§ **GIVEN RECORDS**
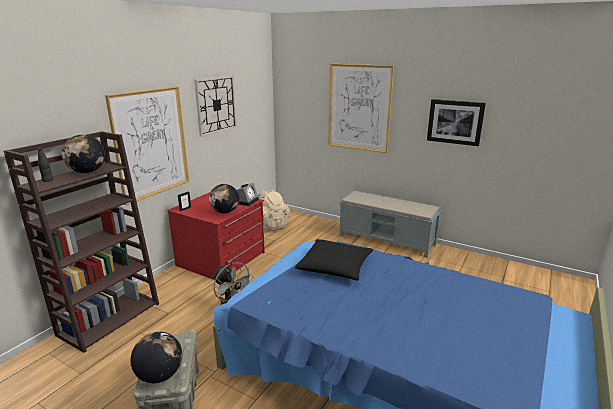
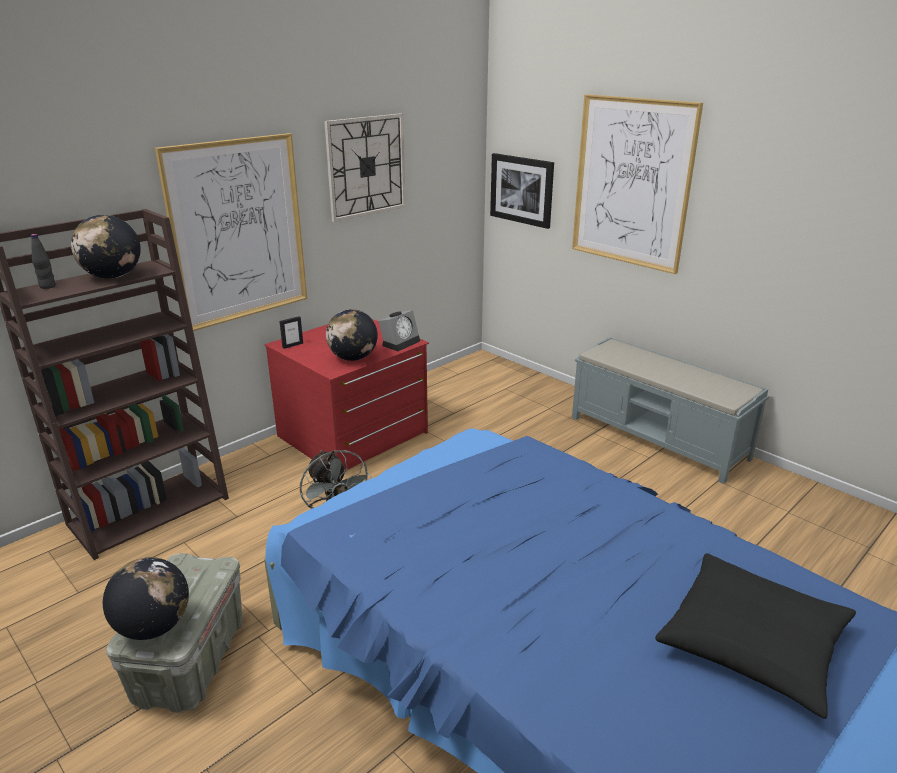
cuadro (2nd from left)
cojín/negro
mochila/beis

* * *

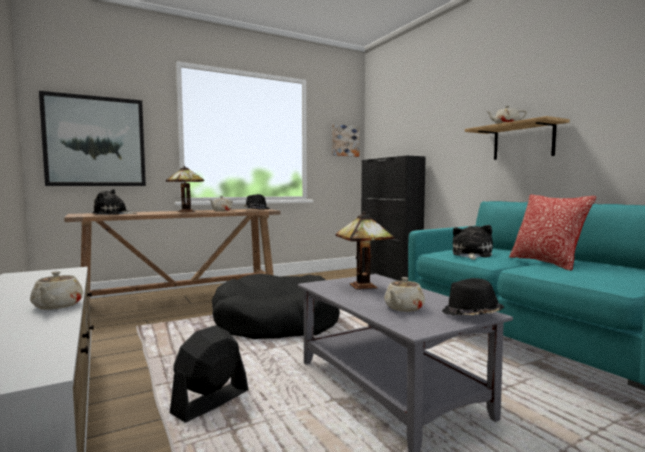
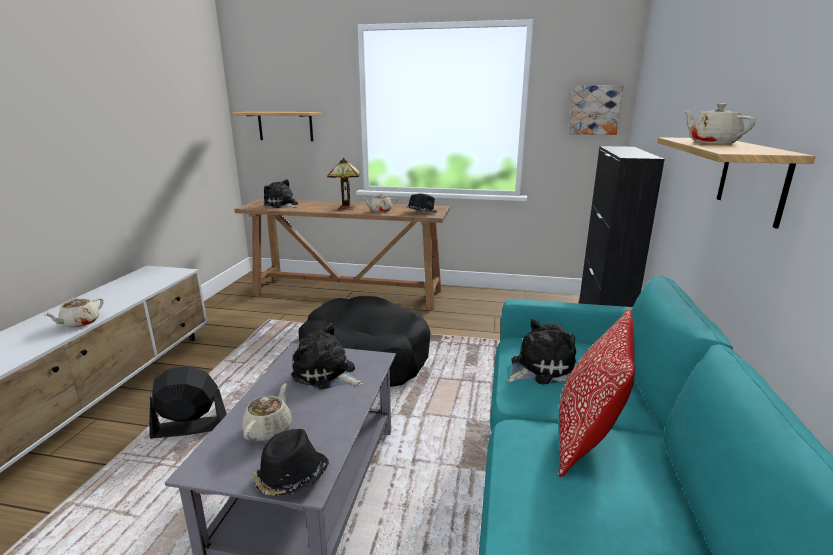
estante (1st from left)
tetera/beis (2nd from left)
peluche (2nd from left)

§ **REQUIRED ACTION**
Taking the lines above, repeat exactly those from the line that contains "estante (1st from left)" through the line that contains "peluche (2nd from left)", and both of those lines as well. Include nothing else.

§ **RESPONSE**
estante (1st from left)
tetera/beis (2nd from left)
peluche (2nd from left)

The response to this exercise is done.